Perguntaram essa semana a respeito da minha primeira impressão sobre a universidade onde estou cursando letras. Confesso: faltei com a verdade. Não tive coragem de responder aos professores o que realmente sentia. Aqui, pra vocês, assim, entre nós, fico mais à vontade. Mas não vão espalhar na rede, tá? Sabe, tenho a impressão de estarem todos a me enganar. Encenando. Não pode ser verdade. Eu sonhava com um cantinho pra estudar português, uma carteira discreta, pertinho da janela, onde soprasse uma brisa amiga que abrandasse meus calorões, um ventiladorzinho de teto, quem sabe. Um, ao menos um, professor motivado, colegas agradáveis, essas coisas. Sei da realidade nas universidades públicas no meu Brasilsilsil. Preparei-me pra encontrar aquela velha sabotagem que bem conhecemos. Poucos recursos, estruturas acanhadas, docentes aos farrapos.

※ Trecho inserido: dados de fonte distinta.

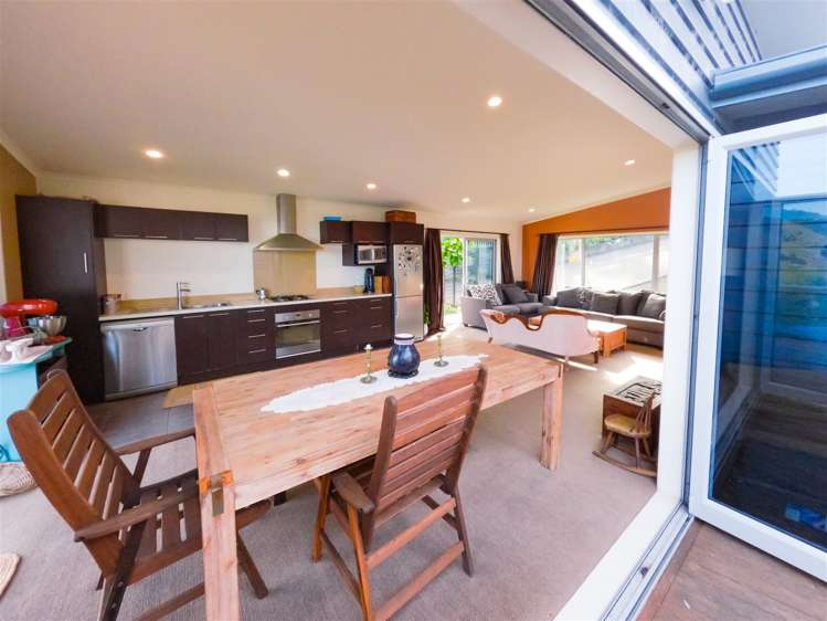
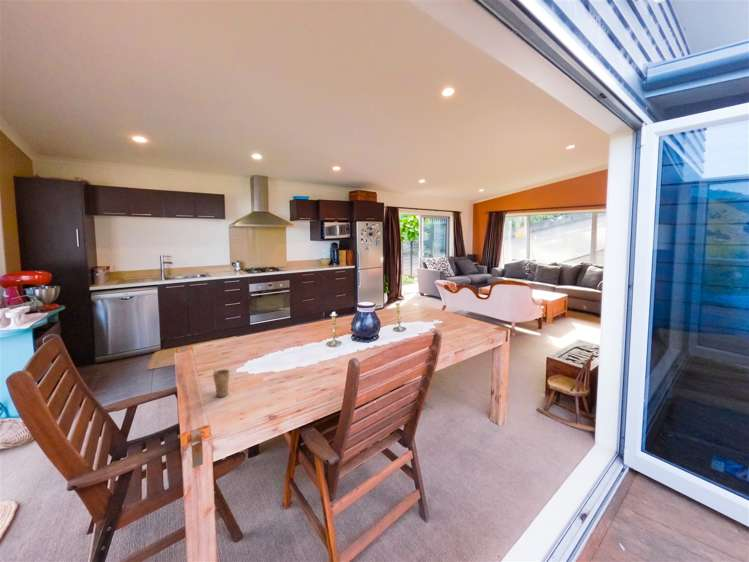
+ cup [212,367,230,398]
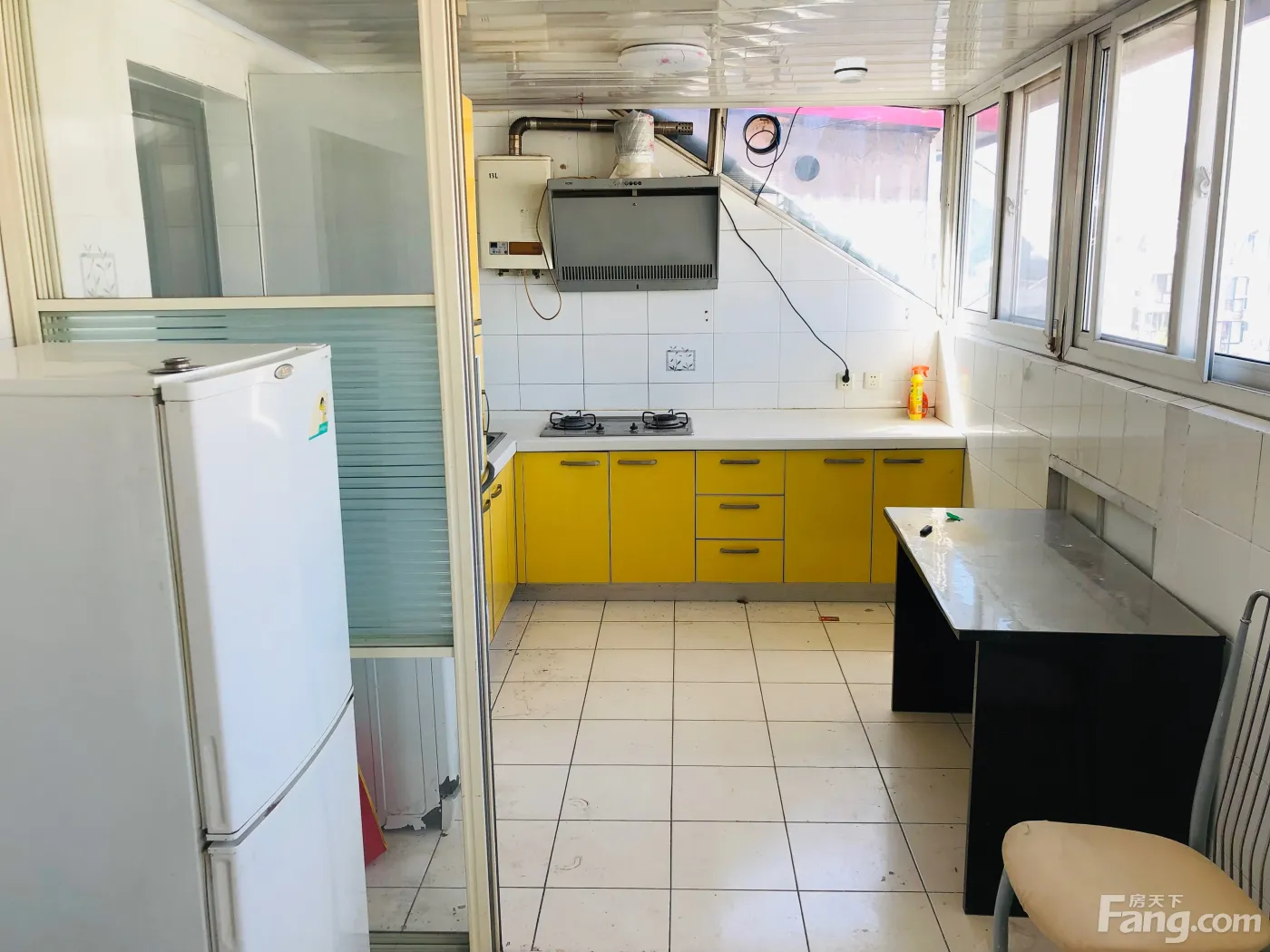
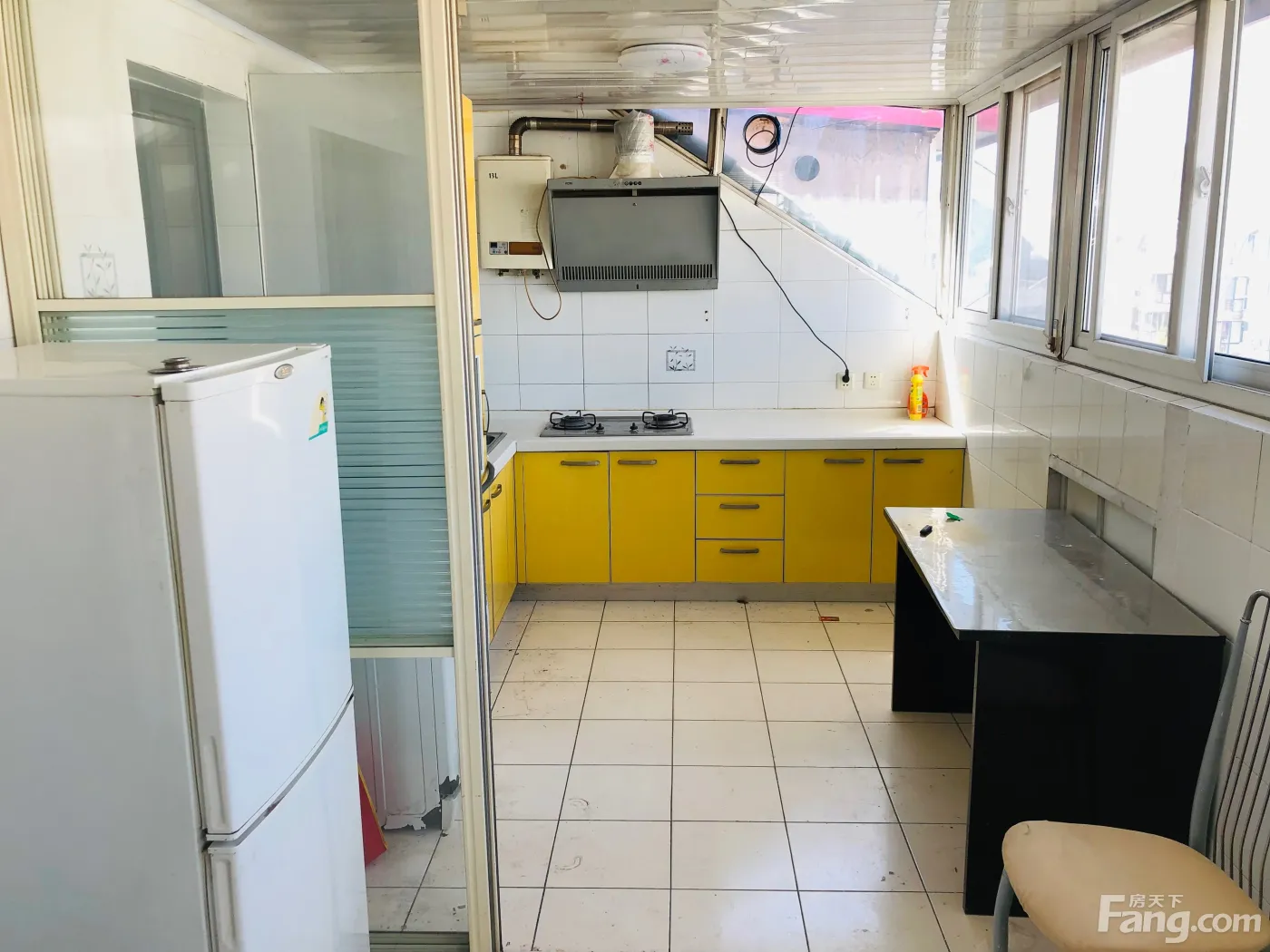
- smoke detector [833,56,869,84]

Saltei de paraquedas nessa oportunidade. Desconfio que meu paraquedas não abriu e bati com a cabeça. Só posso estar variando, como diz minha vovozinha. Não é possível, gente. Pra começar, minha unidade fica a quinze minutos de casa. O Campus tem doze hectares, eu disse hectares (quanto é um hectare, mesmo?), e faz parte de uma estrutura com vinte e três unidades espraiadas pelo estado. Fomos recepcionados pelo Irineu, o cão comunitário que eu ouvi dizer estar no segundo pós. O curso, que é focado na formação de professores, tem uma atenção carinhosa com a parte pedagógica, traz no currículo inclusive alfabetização. Os professores, com os quais tive contato até agora, são as pessoas que eu quero ser quando crescer (será que eu ainda cresço?). As salas têm ar condicionado modo Frozen. Meus colegas, parece que fizemos juntos todo o ensino médio. E todos eles, colegas e professores, só falam de assuntos que me fervilham as ideias. Li a respeito de bolsas que a universidade dispõe, com auxílio financeiro aos estudantes. Gente, querem pagar para que eu estude. Me belisca. Sabe sensação de pertencimento?
O funcionário que nos ajuda com as demandas práticas no dia a dia, muito discreto e prestativo, tem nome de escritor filósofo iluminista francês. Seu Voltaire reparou meu estado de abobalhamento: “É, Maria, no início, tudo muito legal, mas a convivência diária não é mole, até a meia fura no dedo maior”. Gênio! Claro que eu sei dessa empolgação inicial. Por isso mesmo controlei-me e não saí beijando todo o mundo no campus. Quando perguntaram o que eu estava achando, disse: “é, bacana”. Mas estava mentindo. Não achei bacana. Acho, de verdade, que essa é a melhor coisa que poderia ter acontecido nessa minha tão miserável vidinha. Mas não digam que eu falei isso. Claro que eu sei do trapo que anda nossa educação. Da desvalorização. Que o CPERS fez cem dias de greve recentemente. Sei da resistência histórica da classe. Não vejo, porém, momento melhor e motivos mais nobres para me alistar nessa luta. Deixem-me sonhar. Antes que eu precise trocar meus sonhos por uma metralhadora.
Dirão: tadinho, deslumbrado; pobre calouro; no início é assim; quero ver aguentar a sala de aula; lá pelo quarto semestre a gente conversa; deixa passar a primeira semana de prova; ainda não teve aula de …
Tenho certeza que, em alguns momentos, já no final do curso, vou entrar no campus com vontade de chutar o Irineu. Vou reclamar dos mil seiscentos e quarenta degraus. Do café. Certo que ainda vou acusar de perseguição aquele professor abençoado que me deu nota baixa naquela prova que eu não estudei. Estou ciente de tudo isso. Uma condição de fogo foi posta pela universidade e talvez poucos tenham percebido. Foi essa chama que nos reuniu, nesse quase improvável espaço, ao mesmo tempo, buscando os mesmos caminhos. Vi essas fogueirinhas nos olhos dos meus colegas e nos olhos dos professores, umas em brasa, outras, labaredas. No edital, a primeira coisa, primeirinha, dizia assim: Com vocação.
Era só isso, gente, precisava desabafar. Oh, lá vem meu ônibus!